V. Corona und unsere Gemeindearbeit

Corona bringt auch bei uns ans Licht, was vorher schon da war. Corona verstärkt die Herausforderungen, vor denen wir stehen, weil dieses Virus „die Bühne tiefgreifend umbaut, auf der wir auftreten und spielen“ (Tomas Halik).

Halik fragt, ob die geschlossenen Gebäude im Lockdown zu Beginn der Corona-Zeit nicht ein Reden Gottes für alle Kirchen seien. „Vielleicht zeigt diese Zeit der leeren Kirchen den Kirchen symbolisch ihre verborgene Leere und eine mögliche Zukunft, die eintreten könnte, wenn die Kirchen nicht ernsthaft versuchen, der Welt eine ganz andere Gestalt des Christentums zu präsentieren. Zu sehr waren wir darauf bedacht, dass die ‚Welt‘ (die anderen) umkehren müsste, als dass wir an unsere eigene Umkehr‘ gedacht hätten.“ (Zeit Online vom 1.4.2020)

Ein Christ, der ein Amt antreten musste, machte ein Beispiel, wie diese Umkehr aussehen kann. Er sagte, der Auferstandene stehe an der Gemeindetür, klopfe an (Offb 3,20) und sage: Ich will hier raus! Zu den Menschen! Folgen wir ihm!

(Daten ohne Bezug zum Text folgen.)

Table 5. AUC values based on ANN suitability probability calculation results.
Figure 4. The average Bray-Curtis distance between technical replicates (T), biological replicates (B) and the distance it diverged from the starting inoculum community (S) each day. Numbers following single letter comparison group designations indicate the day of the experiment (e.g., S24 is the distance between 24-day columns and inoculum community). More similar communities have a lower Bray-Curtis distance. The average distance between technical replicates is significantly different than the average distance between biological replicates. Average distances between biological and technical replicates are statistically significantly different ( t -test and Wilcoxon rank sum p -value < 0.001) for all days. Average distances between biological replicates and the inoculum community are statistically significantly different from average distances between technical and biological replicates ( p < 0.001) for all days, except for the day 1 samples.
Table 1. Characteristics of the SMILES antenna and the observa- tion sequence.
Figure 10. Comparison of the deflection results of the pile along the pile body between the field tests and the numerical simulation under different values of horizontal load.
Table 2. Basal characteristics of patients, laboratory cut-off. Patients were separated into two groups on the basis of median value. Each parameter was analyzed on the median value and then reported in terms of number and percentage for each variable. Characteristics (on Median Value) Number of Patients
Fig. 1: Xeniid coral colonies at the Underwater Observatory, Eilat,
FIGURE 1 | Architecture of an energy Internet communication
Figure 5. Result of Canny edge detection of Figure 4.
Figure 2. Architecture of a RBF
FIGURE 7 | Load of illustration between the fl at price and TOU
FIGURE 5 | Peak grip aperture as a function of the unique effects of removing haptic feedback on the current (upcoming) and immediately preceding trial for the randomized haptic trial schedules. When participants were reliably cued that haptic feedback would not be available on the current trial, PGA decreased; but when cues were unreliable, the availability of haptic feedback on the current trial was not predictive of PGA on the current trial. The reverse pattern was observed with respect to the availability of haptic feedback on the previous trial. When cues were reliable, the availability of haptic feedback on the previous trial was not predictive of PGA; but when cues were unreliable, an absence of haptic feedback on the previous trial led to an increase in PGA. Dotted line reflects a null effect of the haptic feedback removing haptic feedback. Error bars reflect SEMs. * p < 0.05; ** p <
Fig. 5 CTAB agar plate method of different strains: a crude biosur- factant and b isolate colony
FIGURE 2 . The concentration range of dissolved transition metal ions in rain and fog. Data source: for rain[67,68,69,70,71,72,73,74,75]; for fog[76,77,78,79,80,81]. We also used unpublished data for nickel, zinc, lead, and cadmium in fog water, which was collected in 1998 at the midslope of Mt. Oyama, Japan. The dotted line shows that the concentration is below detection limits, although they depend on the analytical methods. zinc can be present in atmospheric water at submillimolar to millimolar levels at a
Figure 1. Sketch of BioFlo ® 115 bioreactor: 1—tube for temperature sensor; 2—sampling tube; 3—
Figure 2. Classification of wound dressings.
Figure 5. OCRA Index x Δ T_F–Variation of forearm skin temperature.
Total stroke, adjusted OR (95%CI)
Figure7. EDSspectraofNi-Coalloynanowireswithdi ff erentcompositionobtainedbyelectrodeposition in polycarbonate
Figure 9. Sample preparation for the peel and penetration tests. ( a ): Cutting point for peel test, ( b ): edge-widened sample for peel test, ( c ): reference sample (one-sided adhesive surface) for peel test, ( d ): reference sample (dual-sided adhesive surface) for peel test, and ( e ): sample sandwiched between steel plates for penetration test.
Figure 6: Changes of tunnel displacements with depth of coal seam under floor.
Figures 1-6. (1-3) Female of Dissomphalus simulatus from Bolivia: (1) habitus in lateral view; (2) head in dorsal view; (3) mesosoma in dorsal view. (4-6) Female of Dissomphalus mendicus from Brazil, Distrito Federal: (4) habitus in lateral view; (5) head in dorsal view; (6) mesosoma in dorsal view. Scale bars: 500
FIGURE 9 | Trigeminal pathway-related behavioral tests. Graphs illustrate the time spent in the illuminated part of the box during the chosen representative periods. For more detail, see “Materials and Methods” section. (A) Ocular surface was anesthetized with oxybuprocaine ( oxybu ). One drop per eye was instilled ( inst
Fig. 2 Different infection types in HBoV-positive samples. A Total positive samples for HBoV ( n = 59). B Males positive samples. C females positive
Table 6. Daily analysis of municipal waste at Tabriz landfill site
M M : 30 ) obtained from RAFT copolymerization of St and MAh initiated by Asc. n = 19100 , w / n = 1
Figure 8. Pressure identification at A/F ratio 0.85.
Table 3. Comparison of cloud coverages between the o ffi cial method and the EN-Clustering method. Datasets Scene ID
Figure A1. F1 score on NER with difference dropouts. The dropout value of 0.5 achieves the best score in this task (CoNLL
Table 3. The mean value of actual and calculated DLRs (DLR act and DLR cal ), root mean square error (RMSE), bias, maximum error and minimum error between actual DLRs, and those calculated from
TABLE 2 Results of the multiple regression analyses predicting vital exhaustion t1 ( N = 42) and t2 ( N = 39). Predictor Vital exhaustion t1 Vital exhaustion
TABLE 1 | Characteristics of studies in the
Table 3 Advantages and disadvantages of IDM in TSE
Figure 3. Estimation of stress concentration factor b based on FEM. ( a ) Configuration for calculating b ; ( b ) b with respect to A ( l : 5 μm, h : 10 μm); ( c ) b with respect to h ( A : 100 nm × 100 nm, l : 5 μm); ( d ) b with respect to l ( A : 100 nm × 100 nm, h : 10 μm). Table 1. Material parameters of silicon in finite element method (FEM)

Gespräch im Gemeinschaftsrat Ansbach:

Zeit der Gefahr

Die Gemeinde gleicht einer Kette. Die Mitglieder und Freunde gleichen den Gliedern. Vor Corona hat sich diese „Kette“ ineinander verschlungen und an vielen Stellen berührt. Aber in dieser Krise wird diese Kette langgezogen und die Gefahr ist, dass sie am schwächsten Glied reißt. Denn wenn man sich nicht mehr trifft, entfremdet man sich, missversteht sich und lebt sich auseinander. Und unsere große Aufgabe und Frage ist: Was können wir tun, damit unsere Gemeindekette nicht gesprengt wird?

Karin Broska, Puschendorf:

Kostbare Beziehungen

Der Mensch ist ein Gemeinschaftswesen. Nicht umsonst sagt Gott: „Es ist nicht gut, dass der Mensch allein sei.“ – Endlich darf ich wieder ins Mutterhaus und ins Schwesternwohnhaus. Meine liebe, demente Schwester sagt mir beim Veehharfenspiel – plötzlich, und ohne Zusammenhang: „Ich wollte, dass das aufhört. Ich wollte, dass das einfach abgeschnitten wird!“ Als ich verwirrt nachfrage, was sie meine: „Dass wir keinen Besuch bekommen dürfen; dass wir nicht raus dürfen – ich will das nicht!“ Selbst in ihrer Verwirrtheit kann sie genau artikulieren, was für sie das Schlimmste war.

Karin Broska, Puschendorf:

Jesus als Ort der Zuflucht

Wo ist Gott in der Corona-Krise?
Da, wo er immer ist – ganz nah bei uns!